Continuous random variables

A continuous random variable is a type of variable that can take on any value within a given range. Unlike discrete random variables, which have a countable number of outcomes, continuous random variables can assume infinitely many values, usually within an interval on the real number line. These variables are especially useful in situations where measurements are involved—such as time, length, or temperature—because the possible values are not limited to specific points. For example, height could be to the nearest centimetre (163 cm), to a tenth of a centimetre  (163.6 cm) or hundredth of a centimetre (163.68 cm). Understanding continuous random variables is essential in statistics, as they form the foundation for modelling and analysing real-world data that varies smoothly rather than in steps.


Use this page to revise the following concepts regarding continuous random variables:


Probability Density Function

Calculating probabilities for continuous random variables requires a different approach from the methods used with discrete variables. If all the outcomes of a continuous random variable are displayed in a histogram, the interval widths become infinitely small. Thus, instead of counting outcomes as we might with discrete random variables, we use area under the curve to represent probability. The area under a smooth curve gives the probability of values falling within a certain range and is found by taking the definite integral of a probability density function. This curve is called the probability density function (PDF), and it describes the probability distribution of a continuous random variable, often denoted as \(X\). The variable \(x\) represents a specific value that \(X\) might take, and \(f(x)\) gives the value of the PDF at that point.

Graph showing the area under a curve f(x). A smooth red curve represents the function, and the area under the curve is shaded grey.

There are two key conditions that any probability density function (PDF) must satisfy:

  • The function must always be non-negative, since probabilities cannot be less than zero
\[\Pr\left(x\right)\geq0\]
  • The total area under the curve must equal 1, representing the fact that the probability of some outcome occurring within the entire range is certain.
\[\int_{-\infty}^{\infty}f\left(x\right)dx=1\]

These conditions ensure the PDF correctly models a valid probability distribution for a continuous random variable.

To find the probability of a particular interval, the area under the curve between the interval must be found.

• **Task instructions**
A. Translate this sentence from the text on continuous random variables into Spanish: "A continuous random variable is a type of variable that can take on any value within a given range."
B. Count the lines of the records that contain the string "instrumentName", matching case exactly, and give only the number.
The text on continuous random variables and the records that come after it are unrelated to each other.

• **Record extracts**
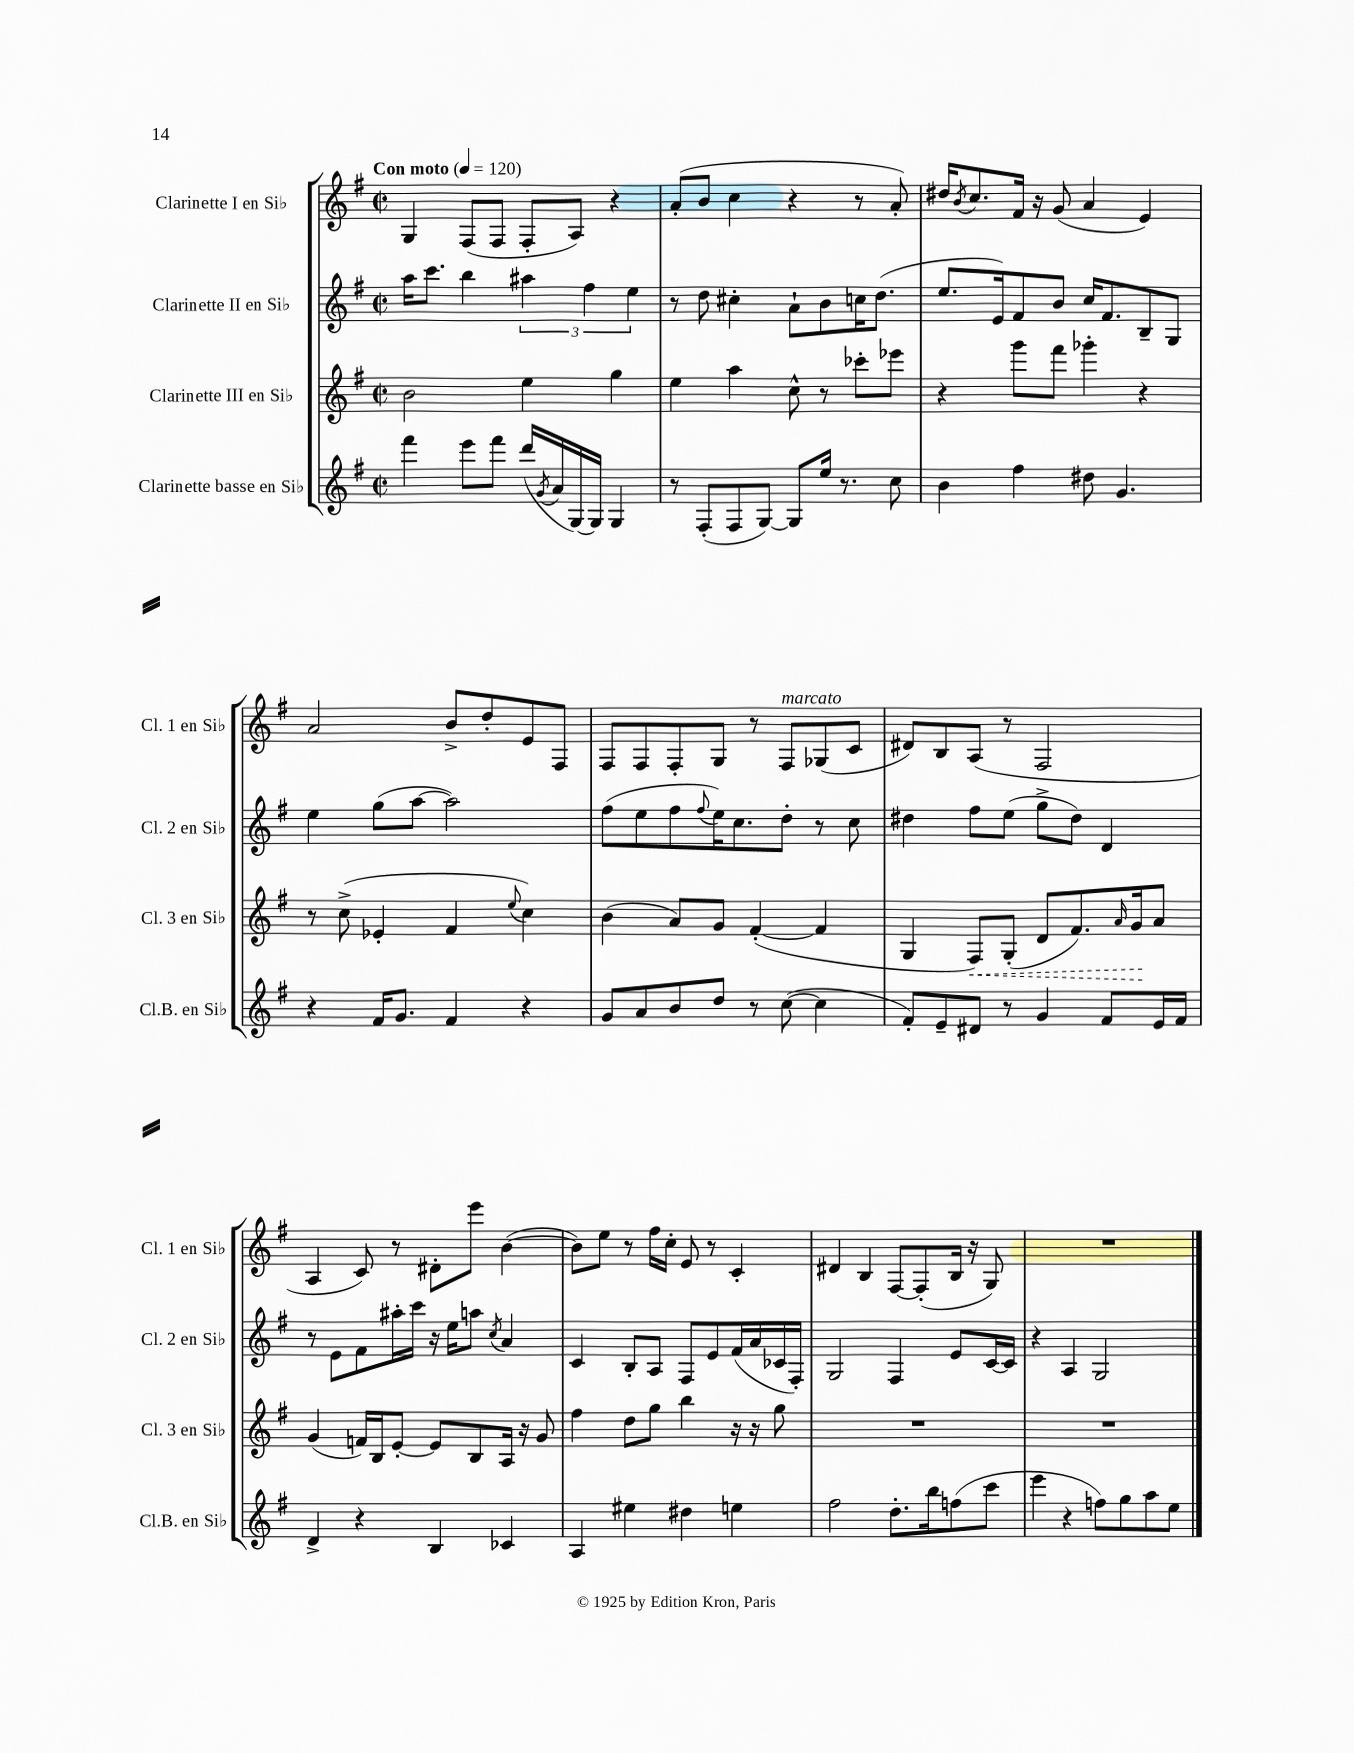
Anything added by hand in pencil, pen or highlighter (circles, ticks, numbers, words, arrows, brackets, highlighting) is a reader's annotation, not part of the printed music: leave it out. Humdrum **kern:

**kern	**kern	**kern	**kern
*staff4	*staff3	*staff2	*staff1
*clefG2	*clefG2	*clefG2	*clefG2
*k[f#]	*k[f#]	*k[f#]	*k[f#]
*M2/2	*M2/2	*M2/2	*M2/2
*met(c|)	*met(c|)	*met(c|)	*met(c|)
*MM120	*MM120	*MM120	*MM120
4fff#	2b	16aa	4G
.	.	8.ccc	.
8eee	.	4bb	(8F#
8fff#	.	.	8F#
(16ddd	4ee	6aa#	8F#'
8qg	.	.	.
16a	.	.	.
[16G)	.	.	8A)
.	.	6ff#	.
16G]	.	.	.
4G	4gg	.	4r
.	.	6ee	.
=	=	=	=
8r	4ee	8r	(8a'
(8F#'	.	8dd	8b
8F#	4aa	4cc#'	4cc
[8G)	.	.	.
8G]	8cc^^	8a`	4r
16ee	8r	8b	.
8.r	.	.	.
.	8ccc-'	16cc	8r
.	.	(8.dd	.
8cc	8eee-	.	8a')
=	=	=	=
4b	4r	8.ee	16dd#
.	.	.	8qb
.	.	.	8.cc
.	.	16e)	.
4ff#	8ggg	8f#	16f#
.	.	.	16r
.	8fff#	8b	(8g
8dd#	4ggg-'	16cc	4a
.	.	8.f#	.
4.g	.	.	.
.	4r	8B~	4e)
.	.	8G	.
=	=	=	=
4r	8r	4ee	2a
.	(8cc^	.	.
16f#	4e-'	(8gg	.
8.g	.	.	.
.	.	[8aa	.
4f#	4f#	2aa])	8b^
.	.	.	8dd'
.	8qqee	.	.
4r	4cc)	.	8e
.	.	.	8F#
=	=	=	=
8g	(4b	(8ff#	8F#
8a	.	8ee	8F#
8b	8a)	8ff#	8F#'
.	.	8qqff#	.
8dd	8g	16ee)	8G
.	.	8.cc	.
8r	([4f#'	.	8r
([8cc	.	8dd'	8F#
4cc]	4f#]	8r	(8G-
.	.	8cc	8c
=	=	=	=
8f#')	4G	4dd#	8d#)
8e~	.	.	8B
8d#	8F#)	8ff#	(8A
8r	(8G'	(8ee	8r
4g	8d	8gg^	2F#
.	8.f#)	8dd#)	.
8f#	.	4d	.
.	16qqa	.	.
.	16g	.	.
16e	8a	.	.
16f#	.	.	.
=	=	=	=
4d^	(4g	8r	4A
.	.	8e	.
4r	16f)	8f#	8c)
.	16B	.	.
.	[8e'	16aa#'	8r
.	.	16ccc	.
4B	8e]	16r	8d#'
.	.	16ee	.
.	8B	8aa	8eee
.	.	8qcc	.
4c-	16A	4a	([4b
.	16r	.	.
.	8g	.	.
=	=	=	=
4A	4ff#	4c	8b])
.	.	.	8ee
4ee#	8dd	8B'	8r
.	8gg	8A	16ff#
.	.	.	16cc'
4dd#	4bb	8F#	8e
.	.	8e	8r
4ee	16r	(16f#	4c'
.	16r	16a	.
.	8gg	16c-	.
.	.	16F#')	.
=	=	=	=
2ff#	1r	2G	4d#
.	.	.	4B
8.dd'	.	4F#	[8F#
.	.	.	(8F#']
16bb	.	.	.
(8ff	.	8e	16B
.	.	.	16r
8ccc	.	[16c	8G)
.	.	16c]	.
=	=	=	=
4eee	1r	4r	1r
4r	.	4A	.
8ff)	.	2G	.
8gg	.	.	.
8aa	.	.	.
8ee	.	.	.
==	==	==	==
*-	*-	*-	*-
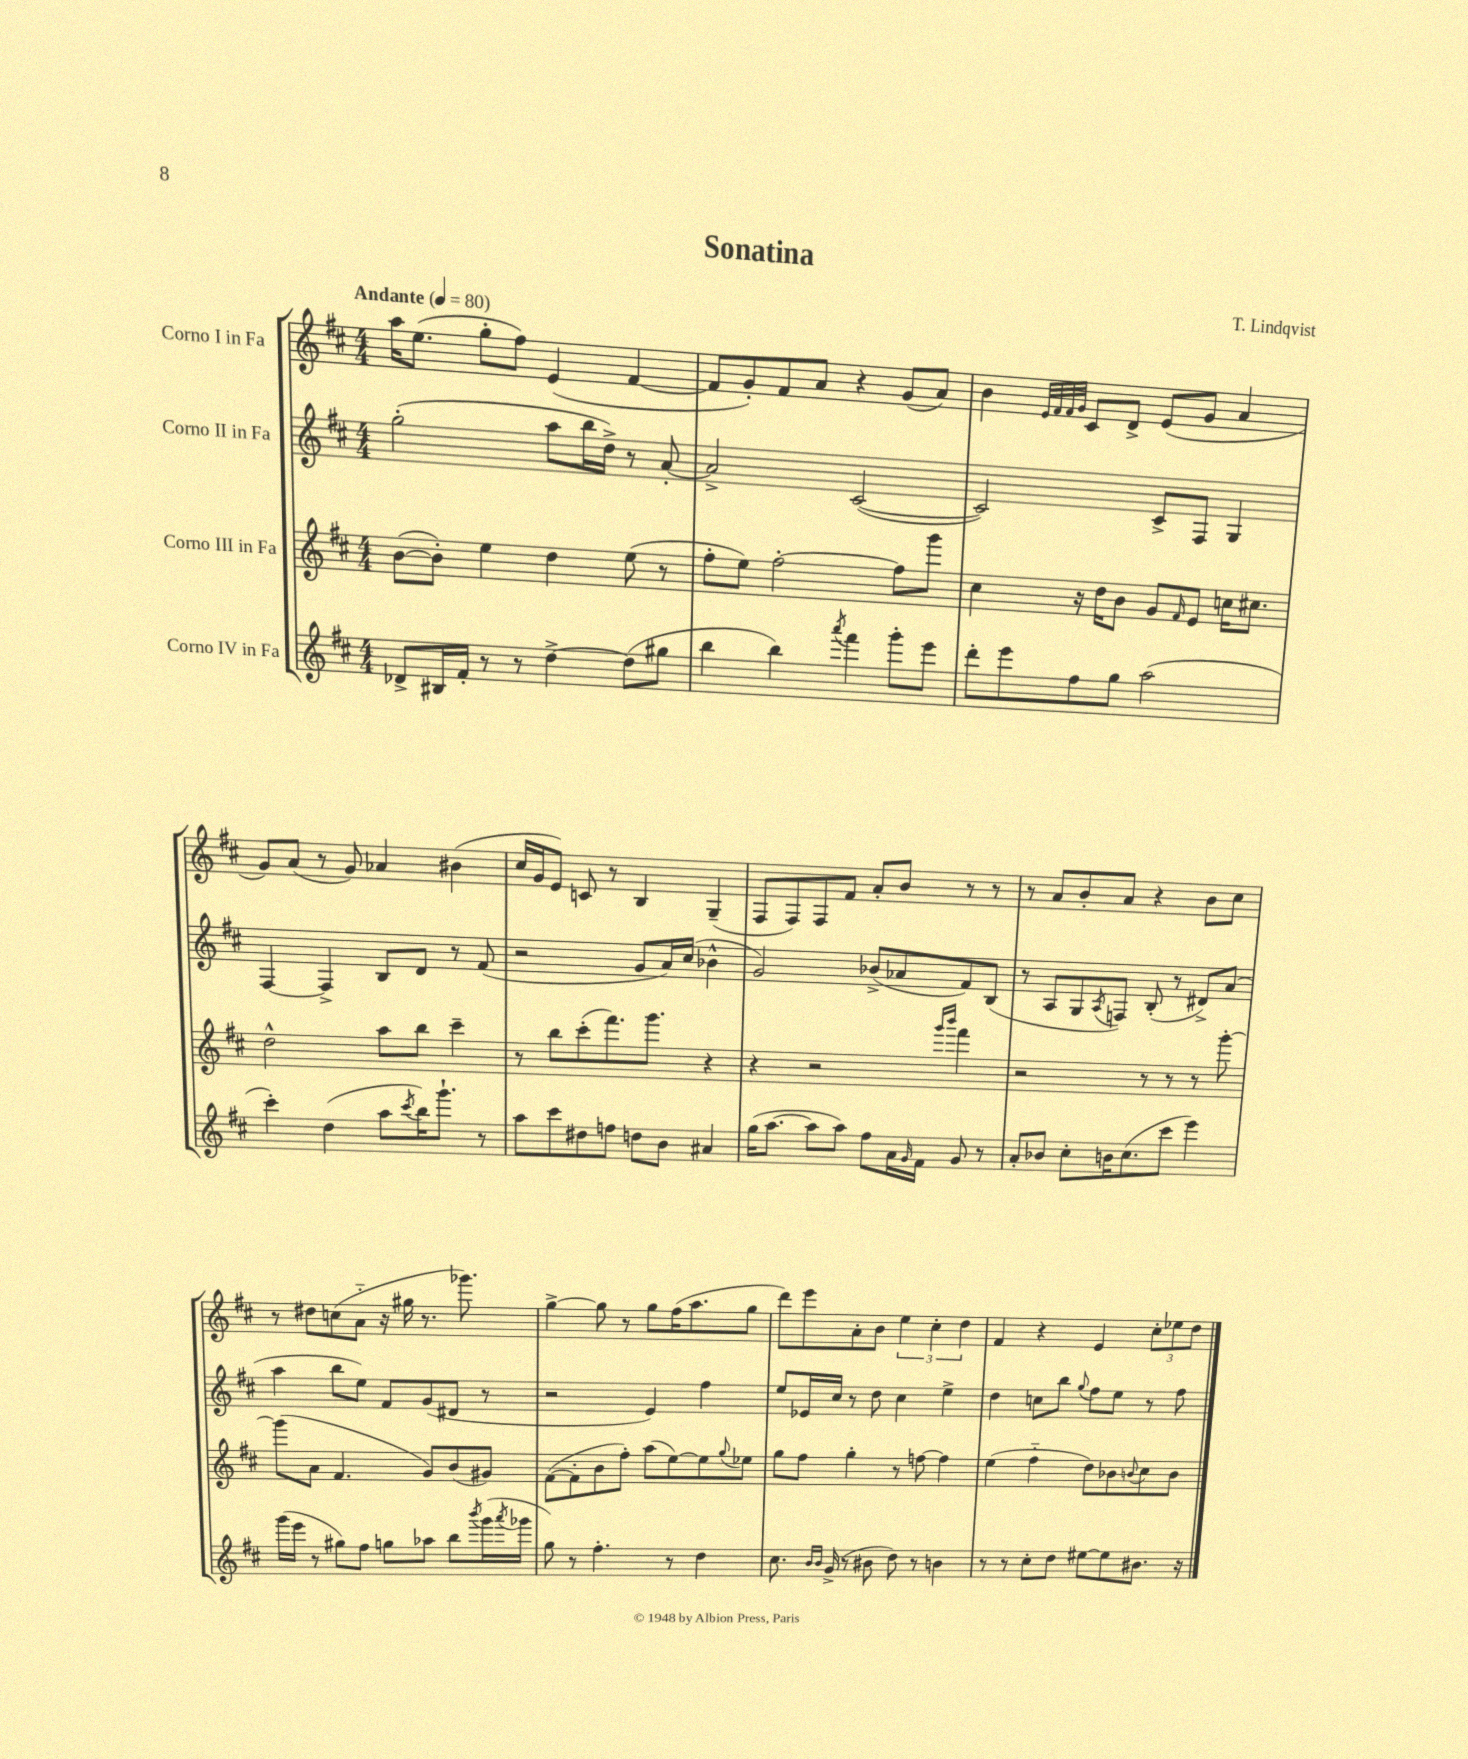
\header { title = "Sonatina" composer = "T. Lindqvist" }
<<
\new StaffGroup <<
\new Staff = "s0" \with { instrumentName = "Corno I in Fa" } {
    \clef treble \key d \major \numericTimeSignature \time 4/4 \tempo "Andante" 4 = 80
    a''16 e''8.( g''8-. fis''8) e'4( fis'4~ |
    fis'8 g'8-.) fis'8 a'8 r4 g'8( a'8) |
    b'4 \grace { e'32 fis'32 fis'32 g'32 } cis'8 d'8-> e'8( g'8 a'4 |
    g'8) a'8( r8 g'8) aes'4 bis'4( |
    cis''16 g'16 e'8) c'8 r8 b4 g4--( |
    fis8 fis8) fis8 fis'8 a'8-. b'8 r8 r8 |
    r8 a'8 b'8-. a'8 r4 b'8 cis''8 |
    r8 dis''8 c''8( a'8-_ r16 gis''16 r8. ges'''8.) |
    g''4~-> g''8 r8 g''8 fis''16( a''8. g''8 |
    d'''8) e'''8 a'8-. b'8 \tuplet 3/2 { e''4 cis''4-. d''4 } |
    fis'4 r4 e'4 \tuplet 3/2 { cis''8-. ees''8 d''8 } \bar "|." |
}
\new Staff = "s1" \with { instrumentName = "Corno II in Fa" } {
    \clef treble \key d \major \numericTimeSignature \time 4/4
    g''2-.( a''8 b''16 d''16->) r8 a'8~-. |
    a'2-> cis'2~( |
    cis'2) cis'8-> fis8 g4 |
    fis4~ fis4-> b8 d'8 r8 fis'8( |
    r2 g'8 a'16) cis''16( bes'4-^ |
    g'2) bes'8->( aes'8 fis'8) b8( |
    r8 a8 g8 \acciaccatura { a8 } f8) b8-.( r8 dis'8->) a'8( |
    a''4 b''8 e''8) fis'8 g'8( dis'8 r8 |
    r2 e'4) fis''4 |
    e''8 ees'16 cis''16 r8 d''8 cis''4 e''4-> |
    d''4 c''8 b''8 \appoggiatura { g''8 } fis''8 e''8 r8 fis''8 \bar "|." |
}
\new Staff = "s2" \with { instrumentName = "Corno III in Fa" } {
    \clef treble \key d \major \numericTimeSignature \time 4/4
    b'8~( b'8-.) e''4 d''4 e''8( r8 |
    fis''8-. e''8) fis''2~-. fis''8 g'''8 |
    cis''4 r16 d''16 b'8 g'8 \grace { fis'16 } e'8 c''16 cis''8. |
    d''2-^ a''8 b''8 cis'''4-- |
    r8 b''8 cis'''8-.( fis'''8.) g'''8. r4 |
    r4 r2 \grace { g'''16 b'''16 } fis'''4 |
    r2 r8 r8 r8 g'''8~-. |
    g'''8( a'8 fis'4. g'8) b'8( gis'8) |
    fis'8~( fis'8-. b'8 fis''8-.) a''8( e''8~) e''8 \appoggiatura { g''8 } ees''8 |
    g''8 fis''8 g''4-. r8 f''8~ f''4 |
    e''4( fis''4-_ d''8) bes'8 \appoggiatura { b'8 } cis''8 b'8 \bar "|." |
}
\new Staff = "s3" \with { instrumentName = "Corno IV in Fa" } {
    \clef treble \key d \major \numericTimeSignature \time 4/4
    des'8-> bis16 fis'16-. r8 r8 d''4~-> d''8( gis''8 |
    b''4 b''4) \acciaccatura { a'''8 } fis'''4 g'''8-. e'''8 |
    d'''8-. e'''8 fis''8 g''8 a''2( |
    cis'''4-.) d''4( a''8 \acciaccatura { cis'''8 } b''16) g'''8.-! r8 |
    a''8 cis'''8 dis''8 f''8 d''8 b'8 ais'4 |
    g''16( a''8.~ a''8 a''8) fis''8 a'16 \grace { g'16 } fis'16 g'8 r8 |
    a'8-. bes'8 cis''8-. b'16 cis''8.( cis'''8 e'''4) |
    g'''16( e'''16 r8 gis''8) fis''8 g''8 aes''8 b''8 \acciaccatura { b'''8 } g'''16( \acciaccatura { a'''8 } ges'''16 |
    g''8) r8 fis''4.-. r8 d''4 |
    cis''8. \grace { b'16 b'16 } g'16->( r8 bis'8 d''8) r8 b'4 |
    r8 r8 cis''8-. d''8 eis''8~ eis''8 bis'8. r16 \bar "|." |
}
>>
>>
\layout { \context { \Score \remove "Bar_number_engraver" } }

• **List of solutions**
A. Una variable aleatoria continua es un tipo de variable que puede tomar cualquier valor dentro de un rango dado.

B. 4